Henri küsste ihre Augen, ihre Nase und ihren Mund und Chloé genoss die wohlige Wärme, die seine Zärtlichkeit in ihr hervorrief.
Ganz behutsam streichelten seine Hände über ihren Rücken, ihre Arme und den Hals. Sich weiter vorzutasten, wagte er noch nicht.
Chloé nahm seine Hand und legte sie sich auf ihren Bauch.

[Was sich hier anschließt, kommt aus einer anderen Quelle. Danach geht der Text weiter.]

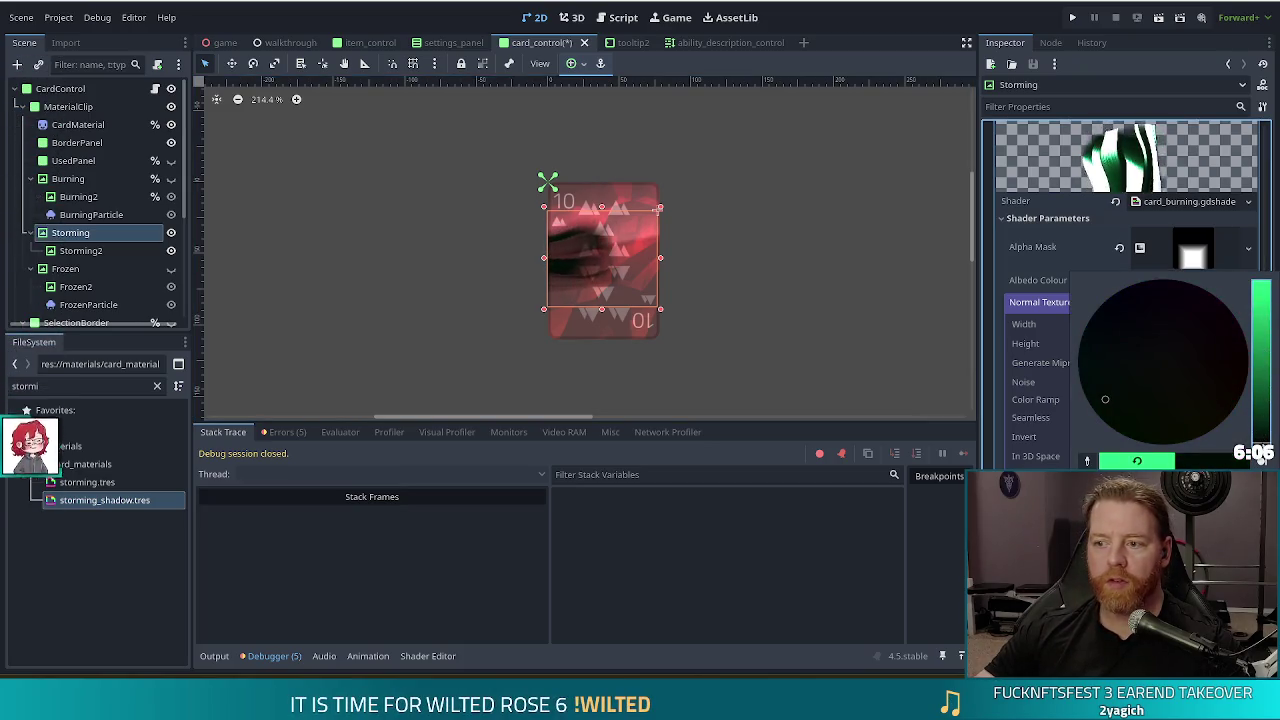
click(895, 31)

Henri zögerte nur kurz, dann wollte er sich nicht länger zurückhalten. Sanft schob er seine Hand unter ihr Shirt und streichelte ihre nackte Haut. Als seine Fingerspitzen ihren Büstenhalter berührten, erzitterte Chloé erregt. Henri wollte seine Hand zurückziehen, dachte, etwas falsch gemacht zu haben, doch Chloé schüttelte unwillig den Kopf.
„Bleib genau dort“, flüsterte sie ihm zwischen zwei Küssen zu.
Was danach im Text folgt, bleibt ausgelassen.